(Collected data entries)

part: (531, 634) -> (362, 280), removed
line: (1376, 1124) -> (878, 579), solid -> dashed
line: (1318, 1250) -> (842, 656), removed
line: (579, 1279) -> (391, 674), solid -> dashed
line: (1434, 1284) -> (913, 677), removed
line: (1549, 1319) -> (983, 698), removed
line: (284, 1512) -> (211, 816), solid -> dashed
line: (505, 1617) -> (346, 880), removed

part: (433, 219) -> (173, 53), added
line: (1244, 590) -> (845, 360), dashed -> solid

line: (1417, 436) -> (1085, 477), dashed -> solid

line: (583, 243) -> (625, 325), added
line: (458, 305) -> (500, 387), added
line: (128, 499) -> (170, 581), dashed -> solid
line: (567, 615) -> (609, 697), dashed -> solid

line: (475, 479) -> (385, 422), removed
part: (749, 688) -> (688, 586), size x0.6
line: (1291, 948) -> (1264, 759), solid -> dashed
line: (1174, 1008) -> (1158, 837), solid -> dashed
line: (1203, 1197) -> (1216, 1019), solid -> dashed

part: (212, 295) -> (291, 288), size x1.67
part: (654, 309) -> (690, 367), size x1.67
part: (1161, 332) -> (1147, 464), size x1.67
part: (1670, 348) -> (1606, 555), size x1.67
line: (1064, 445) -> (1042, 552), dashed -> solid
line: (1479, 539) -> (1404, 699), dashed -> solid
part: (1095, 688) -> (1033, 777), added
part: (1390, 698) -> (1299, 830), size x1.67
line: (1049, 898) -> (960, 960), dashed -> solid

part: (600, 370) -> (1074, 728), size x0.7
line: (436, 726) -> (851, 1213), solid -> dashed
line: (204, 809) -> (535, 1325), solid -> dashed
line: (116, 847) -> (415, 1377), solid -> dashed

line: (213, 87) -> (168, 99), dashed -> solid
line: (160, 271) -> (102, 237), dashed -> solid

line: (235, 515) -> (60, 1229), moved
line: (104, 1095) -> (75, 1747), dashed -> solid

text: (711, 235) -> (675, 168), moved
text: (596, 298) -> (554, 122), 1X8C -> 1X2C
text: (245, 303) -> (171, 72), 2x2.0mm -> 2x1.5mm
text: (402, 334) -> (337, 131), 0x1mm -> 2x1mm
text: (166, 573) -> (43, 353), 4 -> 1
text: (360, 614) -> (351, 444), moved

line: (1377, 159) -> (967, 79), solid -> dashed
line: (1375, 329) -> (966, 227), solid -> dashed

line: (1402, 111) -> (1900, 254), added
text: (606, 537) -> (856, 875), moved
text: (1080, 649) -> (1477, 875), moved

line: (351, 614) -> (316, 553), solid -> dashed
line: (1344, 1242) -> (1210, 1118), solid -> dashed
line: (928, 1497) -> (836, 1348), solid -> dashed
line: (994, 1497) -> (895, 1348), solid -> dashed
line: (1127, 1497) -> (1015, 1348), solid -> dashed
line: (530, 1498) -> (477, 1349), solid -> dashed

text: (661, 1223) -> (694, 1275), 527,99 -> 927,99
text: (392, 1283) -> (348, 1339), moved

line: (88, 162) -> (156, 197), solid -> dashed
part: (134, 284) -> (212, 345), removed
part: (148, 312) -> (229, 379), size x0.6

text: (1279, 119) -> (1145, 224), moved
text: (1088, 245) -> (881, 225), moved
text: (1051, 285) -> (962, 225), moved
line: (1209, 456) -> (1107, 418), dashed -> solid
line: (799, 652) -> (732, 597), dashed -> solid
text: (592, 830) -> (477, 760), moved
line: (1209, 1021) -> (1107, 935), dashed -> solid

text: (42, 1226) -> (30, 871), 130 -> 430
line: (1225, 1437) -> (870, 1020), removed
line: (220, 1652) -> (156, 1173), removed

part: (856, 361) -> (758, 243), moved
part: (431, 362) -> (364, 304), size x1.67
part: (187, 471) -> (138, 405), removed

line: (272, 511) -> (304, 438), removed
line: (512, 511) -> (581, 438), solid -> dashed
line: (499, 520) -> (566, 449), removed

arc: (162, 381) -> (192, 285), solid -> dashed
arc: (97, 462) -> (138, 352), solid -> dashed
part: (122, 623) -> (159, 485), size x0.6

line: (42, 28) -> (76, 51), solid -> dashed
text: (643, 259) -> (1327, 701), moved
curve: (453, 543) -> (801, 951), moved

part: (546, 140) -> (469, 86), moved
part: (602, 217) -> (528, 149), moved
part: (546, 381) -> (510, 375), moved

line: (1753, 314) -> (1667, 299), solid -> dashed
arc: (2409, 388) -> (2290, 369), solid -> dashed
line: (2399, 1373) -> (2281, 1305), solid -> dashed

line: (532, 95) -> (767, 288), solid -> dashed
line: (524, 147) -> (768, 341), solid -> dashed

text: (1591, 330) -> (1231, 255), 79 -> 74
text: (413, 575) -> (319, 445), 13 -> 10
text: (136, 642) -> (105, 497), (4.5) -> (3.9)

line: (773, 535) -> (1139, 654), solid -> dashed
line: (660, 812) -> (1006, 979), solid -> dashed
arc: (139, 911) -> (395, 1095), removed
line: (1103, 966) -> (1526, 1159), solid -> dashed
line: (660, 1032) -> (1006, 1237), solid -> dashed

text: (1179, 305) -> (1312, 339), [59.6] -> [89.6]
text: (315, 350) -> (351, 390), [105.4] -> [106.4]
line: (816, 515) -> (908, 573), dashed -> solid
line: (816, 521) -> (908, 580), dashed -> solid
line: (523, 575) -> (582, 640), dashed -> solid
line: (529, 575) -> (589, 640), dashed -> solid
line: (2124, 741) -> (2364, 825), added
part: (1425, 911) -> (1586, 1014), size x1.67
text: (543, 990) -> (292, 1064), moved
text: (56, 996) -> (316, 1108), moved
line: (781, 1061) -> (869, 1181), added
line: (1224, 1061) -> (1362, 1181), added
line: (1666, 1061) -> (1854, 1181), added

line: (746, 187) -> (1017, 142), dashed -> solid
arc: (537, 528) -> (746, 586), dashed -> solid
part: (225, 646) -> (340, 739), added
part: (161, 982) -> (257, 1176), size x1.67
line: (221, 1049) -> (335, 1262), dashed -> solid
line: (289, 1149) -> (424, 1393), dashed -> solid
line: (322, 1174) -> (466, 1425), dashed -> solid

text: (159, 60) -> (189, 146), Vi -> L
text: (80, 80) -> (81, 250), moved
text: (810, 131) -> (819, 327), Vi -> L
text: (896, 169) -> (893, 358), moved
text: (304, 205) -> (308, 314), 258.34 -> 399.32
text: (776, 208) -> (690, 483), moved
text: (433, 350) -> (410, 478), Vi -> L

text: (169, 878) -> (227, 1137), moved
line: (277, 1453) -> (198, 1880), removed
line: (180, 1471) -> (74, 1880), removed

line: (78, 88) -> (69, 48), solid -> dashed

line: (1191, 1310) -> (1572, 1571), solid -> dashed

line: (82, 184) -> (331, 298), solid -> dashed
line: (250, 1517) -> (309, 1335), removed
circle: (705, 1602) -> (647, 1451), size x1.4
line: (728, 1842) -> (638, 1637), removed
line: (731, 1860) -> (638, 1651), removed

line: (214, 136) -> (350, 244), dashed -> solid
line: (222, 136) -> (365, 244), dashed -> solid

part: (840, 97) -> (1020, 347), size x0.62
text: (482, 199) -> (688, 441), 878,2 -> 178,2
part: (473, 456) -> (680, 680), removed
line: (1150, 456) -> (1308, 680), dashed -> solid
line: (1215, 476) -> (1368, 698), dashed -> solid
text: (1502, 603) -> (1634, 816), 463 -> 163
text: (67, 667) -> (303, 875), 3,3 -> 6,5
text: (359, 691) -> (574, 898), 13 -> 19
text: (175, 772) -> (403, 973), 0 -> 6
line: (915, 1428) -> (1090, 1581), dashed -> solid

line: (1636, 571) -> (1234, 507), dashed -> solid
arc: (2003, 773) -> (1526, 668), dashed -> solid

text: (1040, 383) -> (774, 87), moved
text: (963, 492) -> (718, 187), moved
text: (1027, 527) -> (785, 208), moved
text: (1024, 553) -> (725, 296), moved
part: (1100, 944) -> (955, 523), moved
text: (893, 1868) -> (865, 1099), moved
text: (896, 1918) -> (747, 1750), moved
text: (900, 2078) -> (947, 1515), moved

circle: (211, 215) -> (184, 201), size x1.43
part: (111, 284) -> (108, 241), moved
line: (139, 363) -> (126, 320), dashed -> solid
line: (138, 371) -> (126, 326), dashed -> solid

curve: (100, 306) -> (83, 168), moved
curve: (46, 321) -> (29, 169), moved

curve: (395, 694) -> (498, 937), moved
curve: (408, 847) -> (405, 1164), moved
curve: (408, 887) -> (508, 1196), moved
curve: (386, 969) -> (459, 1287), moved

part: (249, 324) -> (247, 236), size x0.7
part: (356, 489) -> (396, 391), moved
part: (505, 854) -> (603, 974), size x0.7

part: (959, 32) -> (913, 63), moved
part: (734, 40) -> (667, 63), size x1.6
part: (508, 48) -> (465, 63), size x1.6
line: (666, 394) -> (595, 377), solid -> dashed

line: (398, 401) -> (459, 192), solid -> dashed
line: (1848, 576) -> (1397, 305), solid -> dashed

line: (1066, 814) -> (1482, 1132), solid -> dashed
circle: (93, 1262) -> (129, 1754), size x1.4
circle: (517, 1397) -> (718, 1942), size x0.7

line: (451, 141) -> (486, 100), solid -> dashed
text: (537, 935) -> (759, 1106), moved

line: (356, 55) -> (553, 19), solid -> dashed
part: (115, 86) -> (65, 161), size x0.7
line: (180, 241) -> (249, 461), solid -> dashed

## [Assignment]
Please work out how many lines in the data include "curve"; write that number only.

## [Exercise response]
7